Tenth Circuit Issues Decision Broadly Interpreting the Range of Statutory Violations Encompassed By the Whistleblower Provision of SOX
In Lockheed Martin Corp. v. Admin. Review Bd., 717 F.3d 1121 (10th Cir. 2013), complainant Andrea Brown made an ethics complaint about a senior executive at Lockheed Martin. Specifically, Brown claimed that the executive, who ran a pen pal program between Lockheed employees and U.S. soldiers in Iraq, had sexual relationships with soldiers, sent troops sexually explicit materials, and used company funds to buy a soldier a laptop.
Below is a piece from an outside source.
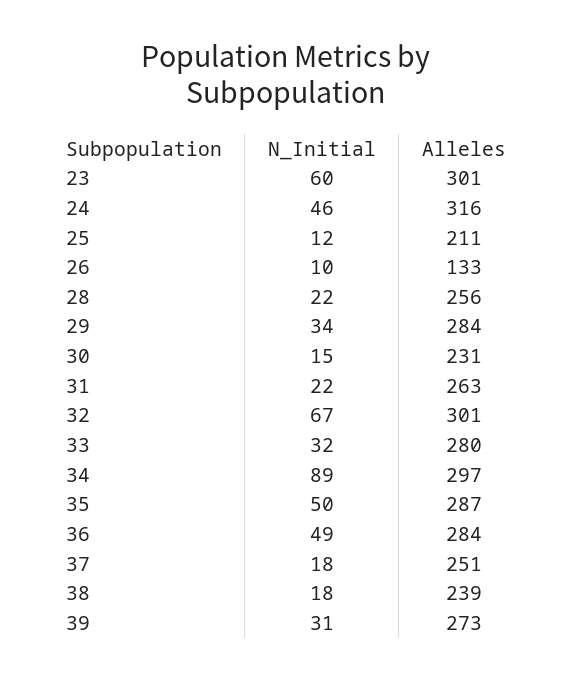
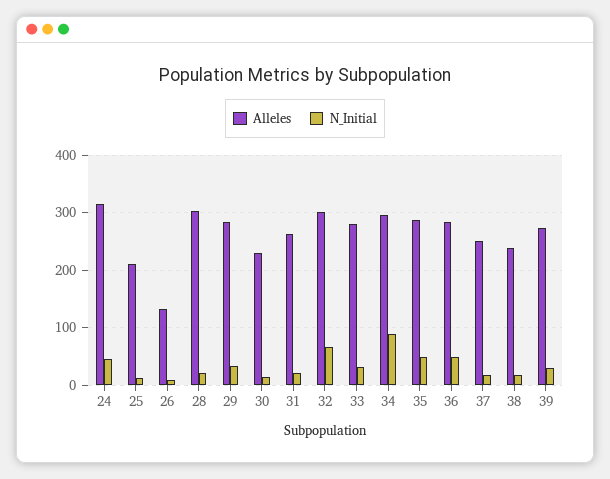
N_Initial, 23: 60 -> none
Alleles, 23: 301 -> none
Alleles, 28: 256 -> 300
She brought a SOX claim alleging she had been constructively terminated because she had engaged in this alleged protected activity.
On appeal, the employer challenged whether Brown had engaged in protected activity under SOX, arguing that SOX only protects employees who complain about mail or wire fraud if the mail or wire fraud ultimately “relat[es] to fraud against shareholders.” The Tenth Circuit disagreed and explained: “The plain, unambiguous text of § 1514A(a)(1) establishes six categories of employer conduct against which an employee is protected from retaliation for reporting: violations of 18 U.S.C. § 1341 (mail fraud), § 1343 (wire fraud), § 1344 (bank fraud), § 1348 (securities fraud), any rule or regulation of the SEC, or any provision of Federal law relating to fraud against shareholders.” Thus, according to the Tenth Circuit’s reading of SOX, the law protects whistleblowers who report conduct that could violate the statutory provisions listed in § 1541A(a)(1), even if such violations are unrelated to fraud against shareholders.
Conclusion
Recent decisions, as well as the Supreme Court’s decision to consider the breadth of SOX’s whistleblower provision, serve as a reminder that courts generally take a broad view of what constitutes protected activity under SOX and Dodd-Frank. Employers should ensure that training of management and human resources professionals involved in the investigation and assessment of potential whistleblower complaints underscores the scope of activities that may constitute protected activity.